**** Material for the task
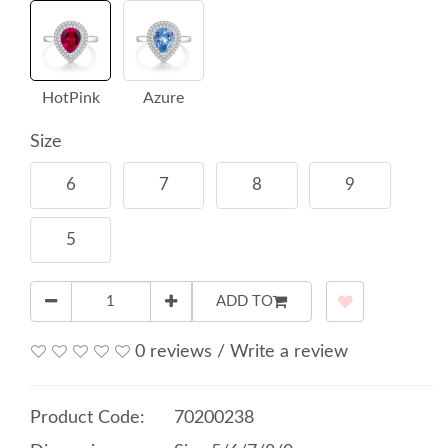
HotPink
Azure
Size
6
7
8
9
5
ADD TO
0 reviews
/
Write a review
Product Code:
70200238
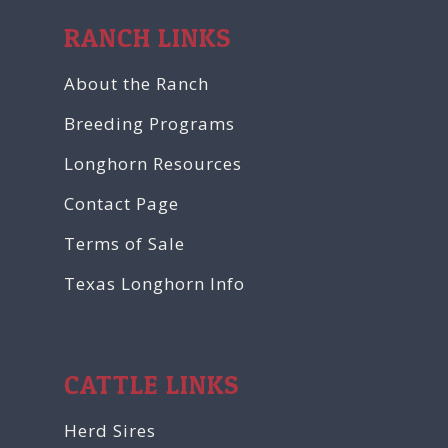
RANCH LINKS
About the Ranch
Breeding Programs
Longhorn Resources
Contact Page
Terms of Sale
Texas Longhorn Info
CATTLE LINKS
Herd Sires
********
Assignment ::
Copy every line of text in the listing above, word for word, and leave out the pictures.

Exercise response ::
HotPink
Azure
Size
6
7
8
9
5
ADD TO
0 reviews
/
Write a review
Product Code:
70200238
RANCH LINKS
About the Ranch
Breeding Programs
Longhorn Resources
Contact Page
Terms of Sale
Texas Longhorn Info
CATTLE LINKS
Herd Sires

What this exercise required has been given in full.